5. Future Directions (Teased in Lecture)

Use powerful models: Reduce errors inherently.
Multi-task learning: Shared structure across tasks improves generalization (Lecture 23).

6. Summary: Imitation Learning vs. Continuous Supervised Learning vs. Reinforcement Learning

📘 Imitation Learning (IL)

Imitation Learning is a technique in sequential decision-making where the goal is to mimic expert behavior from demonstrations (e.g., $((s_t, a_t))$ pairs). The most common form is Behavior Cloning (BC), which simply treats IL as a supervised learning problem.

🔄 Is Imitation Learning Just Continuous Supervised Learning?

Not quite.
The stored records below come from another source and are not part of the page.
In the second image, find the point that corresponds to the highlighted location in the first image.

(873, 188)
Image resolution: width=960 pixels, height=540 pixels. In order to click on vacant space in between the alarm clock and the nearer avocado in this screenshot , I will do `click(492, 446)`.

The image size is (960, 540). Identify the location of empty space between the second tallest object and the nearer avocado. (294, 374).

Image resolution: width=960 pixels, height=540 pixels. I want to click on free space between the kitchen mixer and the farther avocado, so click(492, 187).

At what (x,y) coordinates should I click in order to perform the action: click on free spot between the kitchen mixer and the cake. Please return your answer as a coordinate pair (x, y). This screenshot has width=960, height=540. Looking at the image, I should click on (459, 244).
Here’s the distinction:

Aspect	Continuous Supervised Learning	Imitation Learning
Training data	Static or streaming i.i.d. samples	Sequences of expert trajectories
Prediction mode	Predict each output independently	Predict actions that affect future states
Ambiguity	Same input might map to multiple outputs; model may output an average	Averaging can be catastrophic in control (e.g., averaging left and right = crash)
Test time behavior	Model generalizes due to i.i.d. assumption	Cascading errors due to distribution shift
Sequential impact	Often not considered	Critical — each decision changes future states

⚠️ Why “Averaging” Fails in IL

In supervised learning, if the same input maps to different outputs during training, the model may learn to output an average (especially in regression).

🧠 Example: Steering a Car

Suppose the same camera image occurs in two contexts: expert turns left and expert turns right.
A supervised model may learn to steer straight — the average of left and right — which could drive the car off the road.
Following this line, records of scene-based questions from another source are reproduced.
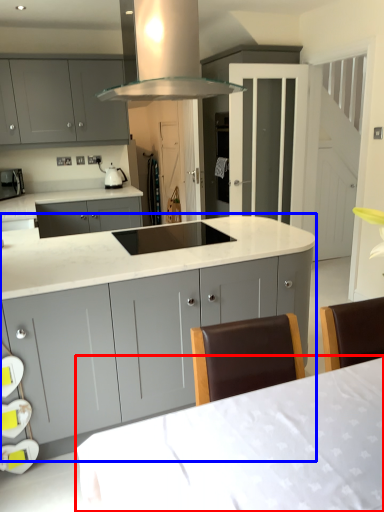
Question: Which point is further to the camera, table (highlighted by a red box) or cabinetry (highlighted by a blue box)?

Choices:
 (A) table
 (B) cabinetry

Answer: (B)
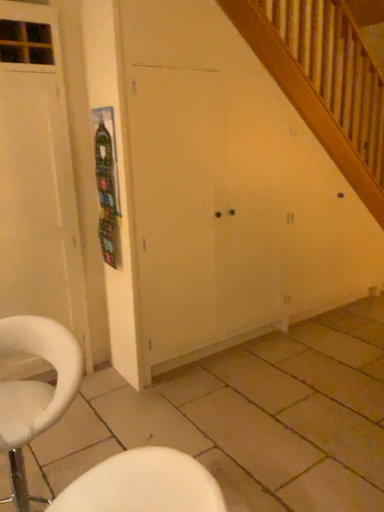
Question: From a real-world perspective, is beige tile at lower center on white matte cabinet at center?

Choices:
 (A) yes
 (B) no

Answer: (B)

Question: Considering the relative sizes of beige tile at lower center and white matte cabinet at center in the image provided, is beige tile at lower center smaller than white matte cabinet at center?

Choices:
 (A) yes
 (B) no

Answer: (A)

Question: From the image's perspective, is beige tile at lower center beneath white matte cabinet at center?

Choices:
 (A) yes
 (B) no

Answer: (A)

Question: From the image's perspective, is beige tile at lower center on top of white matte cabinet at center?

Choices:
 (A) no
 (B) yes

Answer: (A)

Question: Would you consider beige tile at lower center to be distant from white matte cabinet at center?

Choices:
 (A) yes
 (B) no

Answer: (B)

Question: In the image, is white wood door at left positioned in front of or behind white fabric chair at lower left?

Choices:
 (A) behind
 (B) front

Answer: (A)

Question: Based on their sizes in the image, would you say white wood door at left is bigger or smaller than white fabric chair at lower left?

Choices:
 (A) small
 (B) big

Answer: (B)

Question: In terms of width, does white wood door at left look wider or thinner when compared to white fabric chair at lower left?

Choices:
 (A) wide
 (B) thin

Answer: (A)

Question: Based on their positions, is white wood door at left located to the left or right of white fabric chair at lower left?

Choices:
 (A) right
 (B) left

Answer: (B)

Question: Based on their positions, is white wood door at left located to the left or right of beige tile at lower center?

Choices:
 (A) left
 (B) right

Answer: (A)

Question: From the image's perspective, is white wood door at left positioned above or below beige tile at lower center?

Choices:
 (A) above
 (B) below

Answer: (A)

Question: From a real-world perspective, is white wood door at left above or below beige tile at lower center?

Choices:
 (A) below
 (B) above

Answer: (B)

Question: Considering the positions of white wood door at left and beige tile at lower center in the image, is white wood door at left taller or shorter than beige tile at lower center?

Choices:
 (A) tall
 (B) short

Answer: (A)

Question: In the image, is metallic silver poster at upper left positioned in front of or behind beige tile at lower center?

Choices:
 (A) front
 (B) behind

Answer: (B)

Question: In terms of size, does metallic silver poster at upper left appear bigger or smaller than beige tile at lower center?

Choices:
 (A) small
 (B) big

Answer: (A)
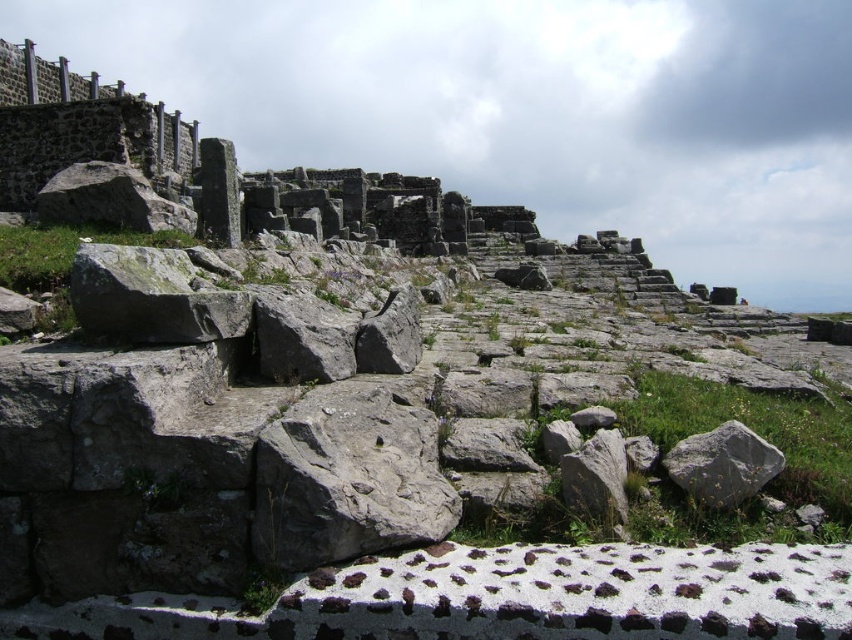
You are an archaeologist examining the ancient stone structure. You notice two objects at the center of the scene. Which one is located higher up, the gray rough stone at center or the gray rough rock at center?

The gray rough stone at center is positioned over the gray rough rock at center, so it is higher up.

You are an archaeologist examining the ancient stone structure. You notice two objects labeled gray rough stone at center and gray rough rock at center. Which one is closer to you based on their positions?

The gray rough stone at center is closer to you because it is in front of the gray rough rock at center.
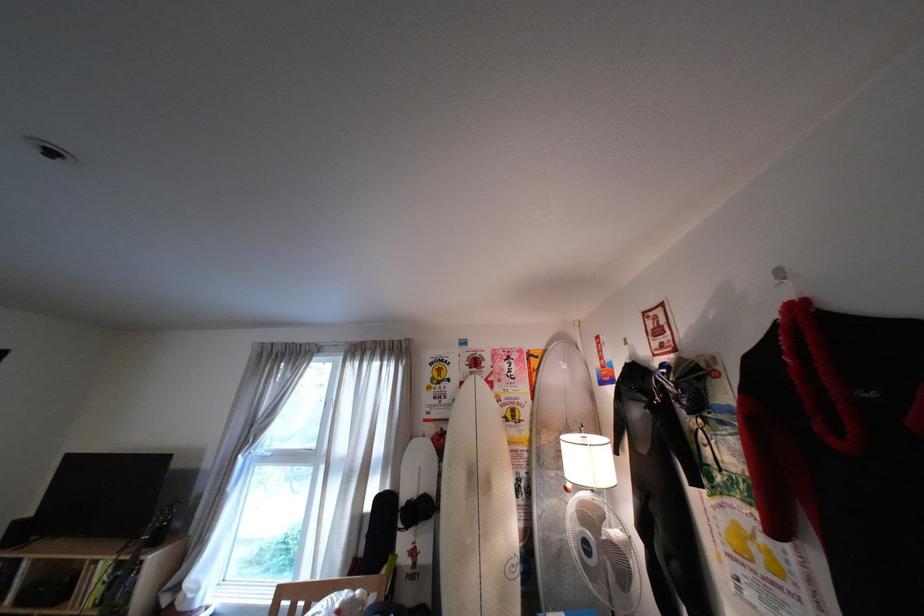
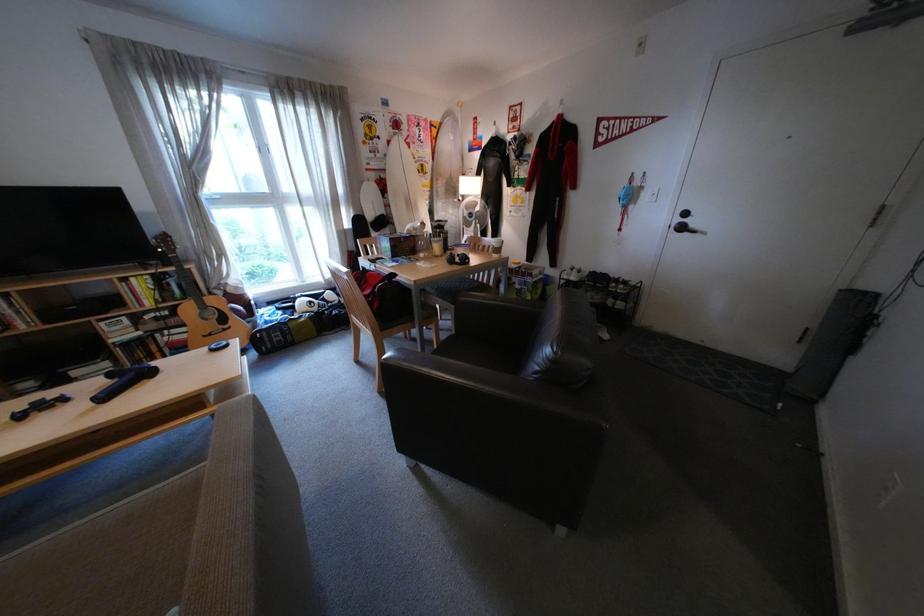
The point at (x=457, y=402) is marked in the first image. Where is the corresponding point in the second image?

(392, 156)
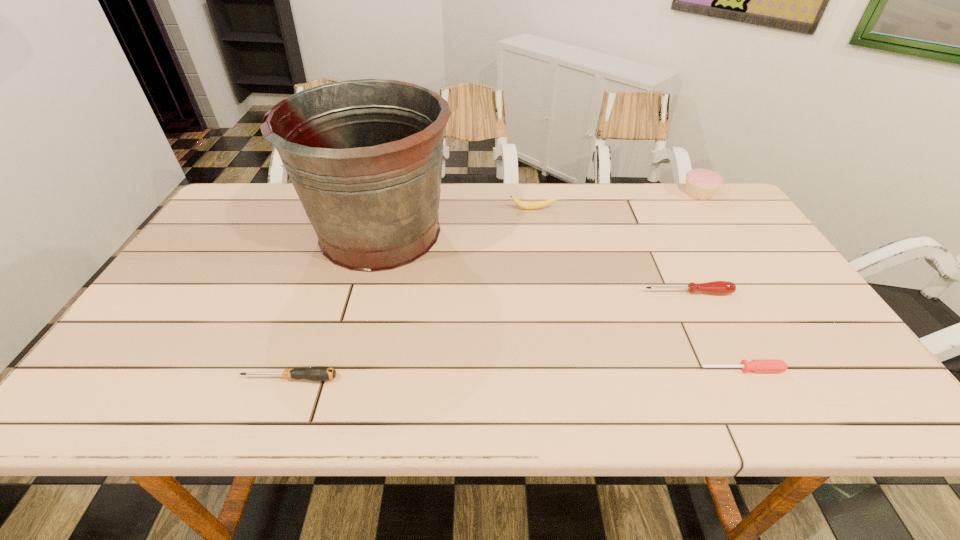
Where is `the tallest object`? The height and width of the screenshot is (540, 960). the tallest object is located at coordinates (365, 156).

The width and height of the screenshot is (960, 540). What are the coordinates of `the rightmost object` in the screenshot? It's located at (701, 184).

You are a GUI agent. You are given a task and a screenshot of the screen. Output one action in this format:
    pyautogui.click(x=<x>, y=<y>)
    Task: Click on the fifth shortest object
    
    Given the screenshot: What is the action you would take?
    pyautogui.click(x=701, y=184)

I want to click on the fourth object from right to left, so click(x=522, y=204).

This screenshot has height=540, width=960. Find the location of `banana`. banana is located at coordinates (522, 204).

Where is `the fourth farthest object`? The height and width of the screenshot is (540, 960). the fourth farthest object is located at coordinates (716, 287).

The image size is (960, 540). In order to click on the leftmost screwdriver in this screenshot , I will do `click(317, 373)`.

In order to click on the shortest screwdriver in this screenshot , I will do `click(758, 366)`.

You are a GUI agent. You are given a task and a screenshot of the screen. Output one action in this format:
    pyautogui.click(x=<x>, y=<y>)
    Task: Click on the free space located on the left of the tallest object
    
    Given the screenshot: What is the action you would take?
    pyautogui.click(x=264, y=232)

Where is `free space located 0.350m on the front of the second tallest object`? This screenshot has height=540, width=960. free space located 0.350m on the front of the second tallest object is located at coordinates (755, 276).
Key Insight: In IL, only one of the expert actions will result in a good outcome. Averaging can lead to unsafe or unrecoverable states.

🧱 Sequential Nature & Cascading Errors

In IL, actions influence future states.
A small prediction error at time $( t )$ can lead the agent into a state never seen in the training data (since the expert never made that mistake).
This causes a distribution shift and leads to cascading errors.

🧠 Example: Cliff Walking

The agent walks along a cliff.
A tiny mistake (1 pixel drift) pushes it off-path.
Now it’s in a region it was never trained on.
More errors accumulate, and it quickly fails catastrophically.
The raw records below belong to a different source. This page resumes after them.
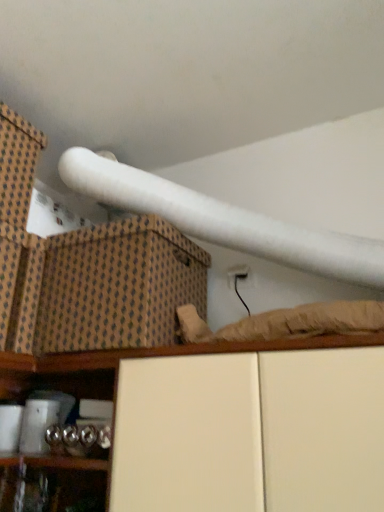
What do you see at coordinates (17, 165) in the screenshot? I see `brown woven box at upper left` at bounding box center [17, 165].

Identify the location of brown textured cardboard box at upper left. The width and height of the screenshot is (384, 512). (118, 286).

Is white matte cabinet at lower center not inside brown woven box at upper left?

white matte cabinet at lower center is positioned outside brown woven box at upper left.

Is there a large distance between white matte cabinet at lower center and brown woven box at upper left?

white matte cabinet at lower center is near brown woven box at upper left, not far away.

From a real-world perspective, is white matte cabinet at lower center above or below brown woven box at upper left?

white matte cabinet at lower center is below brown woven box at upper left.

Is white matte cabinet at lower center at the left side of brown woven box at upper left?

No.

From the image's perspective, does brown woven box at upper left appear higher than brown textured cardboard box at upper left?

Yes, from the image's perspective, brown woven box at upper left is above brown textured cardboard box at upper left.

Is brown woven box at upper left surrounding brown textured cardboard box at upper left?

No, brown textured cardboard box at upper left is not inside brown woven box at upper left.

Which of these two, brown woven box at upper left or brown textured cardboard box at upper left, stands taller?

brown textured cardboard box at upper left is taller.

Which of these two, brown textured cardboard box at upper left or white matte cabinet at lower center, is thinner?

white matte cabinet at lower center.

Image resolution: width=384 pixels, height=512 pixels. In order to click on shelf in front of the brown textured cardboard box at upper left in this screenshot , I will do `click(240, 426)`.

Considering the relative sizes of brown textured cardboard box at upper left and white matte cabinet at lower center in the image provided, is brown textured cardboard box at upper left bigger than white matte cabinet at lower center?

No, brown textured cardboard box at upper left is not bigger than white matte cabinet at lower center.

From the image's perspective, who appears lower, white matte cabinet at lower center or brown textured cardboard box at upper left?

white matte cabinet at lower center.

Is white matte cabinet at lower center wider or thinner than brown textured cardboard box at upper left?

Clearly, white matte cabinet at lower center has less width compared to brown textured cardboard box at upper left.

Does point (357, 371) appear closer or farther from the camera than point (86, 239)?

Clearly, point (357, 371) is closer to the camera than point (86, 239).

How far apart are white matte cabinet at lower center and brown textured cardboard box at upper left?

8.99 inches.

Between brown textured cardboard box at upper left and brown woven box at upper left, which one has smaller width?

brown woven box at upper left.

Where is `box behind the brown textured cardboard box at upper left`? box behind the brown textured cardboard box at upper left is located at coordinates (17, 165).

Considering the positions of points (152, 262) and (8, 150), is point (152, 262) farther from camera compared to point (8, 150)?

No, (152, 262) is closer to viewer.

Who is bigger, brown textured cardboard box at upper left or brown woven box at upper left?

brown textured cardboard box at upper left is bigger.

Can you confirm if brown woven box at upper left is shorter than white matte cabinet at lower center?

Yes.

From a real-world perspective, does brown woven box at upper left stand above white matte cabinet at lower center?

Yes, from a real-world perspective, brown woven box at upper left is on top of white matte cabinet at lower center.

Considering their positions, is brown woven box at upper left located in front of or behind white matte cabinet at lower center?

Visually, brown woven box at upper left is located behind white matte cabinet at lower center.

Between brown woven box at upper left and white matte cabinet at lower center, which one appears on the left side from the viewer's perspective?

brown woven box at upper left.

Locate an element on the screen. Image resolution: width=384 pixels, height=512 pixels. box above the white matte cabinet at lower center (from a real-world perspective) is located at coordinates (17, 165).

This screenshot has width=384, height=512. I want to click on cardboard box on the right of the brown woven box at upper left, so click(x=118, y=286).

Based on their spatial positions, is brown woven box at upper left or brown textured cardboard box at upper left further from white matte cabinet at lower center?

brown woven box at upper left.

From the image, which object appears to be nearer to brown woven box at upper left, brown textured cardboard box at upper left or white matte cabinet at lower center?

Among the two, brown textured cardboard box at upper left is located nearer to brown woven box at upper left.

Which object lies further to the anchor point brown woven box at upper left, white matte cabinet at lower center or brown textured cardboard box at upper left?

Among the two, white matte cabinet at lower center is located further to brown woven box at upper left.

Estimate the real-world distances between objects in this image. Which object is further from brown textured cardboard box at upper left, white matte cabinet at lower center or brown woven box at upper left?

The object further to brown textured cardboard box at upper left is brown woven box at upper left.

Which object lies nearer to the anchor point white matte cabinet at lower center, brown textured cardboard box at upper left or brown woven box at upper left?

brown textured cardboard box at upper left is closer to white matte cabinet at lower center.

Which object lies further to the anchor point brown textured cardboard box at upper left, brown woven box at upper left or white matte cabinet at lower center?

brown woven box at upper left lies further to brown textured cardboard box at upper left than the other object.

The height and width of the screenshot is (512, 384). Identify the location of cardboard box between brown woven box at upper left and white matte cabinet at lower center from top to bottom. (118, 286).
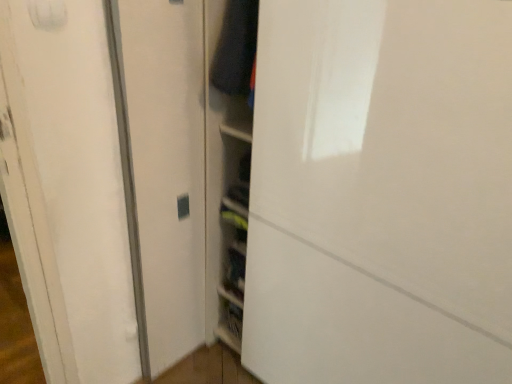
Locate an element on the screen. black fabric at center is located at coordinates (236, 48).

This screenshot has height=384, width=512. What do you see at coordinates (236, 48) in the screenshot?
I see `black fabric at center` at bounding box center [236, 48].

What are the coordinates of `black fabric at center` in the screenshot? It's located at (236, 48).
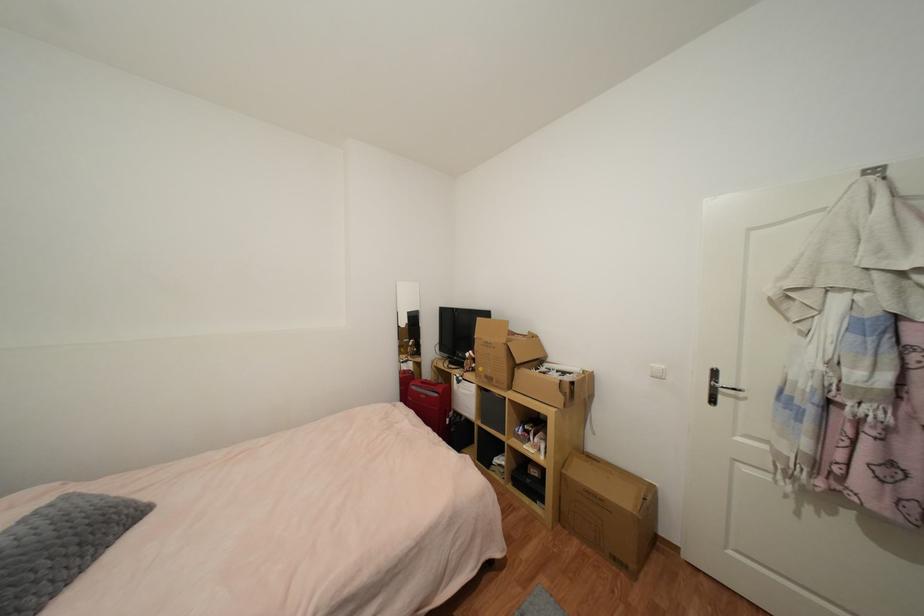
Test-time error can grow quadratically with the number of timesteps.

🤝 Is Imitation Learning a Type of Reinforcement Learning?

Not exactly, but they are closely related and often used together.

Aspect	Imitation Learning	Reinforcement Learning
Learning signal	Expert demonstrations (states + actions)	Rewards from interacting with environment
Objective	Mimic the expert policy $(\pi(a \mid s))$	Maximize expected cumulative reward
Exploration	None or limited	Essential
Data source	Pre-collected demos	Generated through trial and error
Training method	Supervised learning on trajectories	Policy gradient, Q-learning, actor-critic, etc.
Main challenge	Distribution shift, cascading failures	Credit assignment, sparse/delayed rewards

🔧 Techniques That Bridge IL and RL

DAgger (Dataset Aggregation):
- Trains an initial policy on expert data.
- Runs the policy, collects states where it makes mistakes.
- Queries the expert for corrections and adds those to the dataset.
- Retrains on the aggregated dataset.
- Fixes distribution shift by continuously updating the training set to include the learner’s mistakes.
Inverse Reinforcement Learning (IRL):
- Learns a reward function from expert demonstrations.
- Solves an RL problem using the inferred reward.
Pretraining with IL + Fine-tuning with RL:
- Learn a reasonable initial policy with BC.
- Fine-tune with RL to improve performance or achieve goals beyond the expert.

🧠 Summary

Imitation Learning is not standard supervised learning because actions have sequential consequences.
Imitation Learning is not full RL because it lacks reward-based learning and exploration, but both operate in sequential decision-making settings.
Simple behavior cloning suffers from distribution shift and cascading errors.
Techniques like DAgger mitigate this by incorporating interaction and expert feedback.
Powerful models and hybrid IL+RL approaches are increasingly used to overcome IL limitations.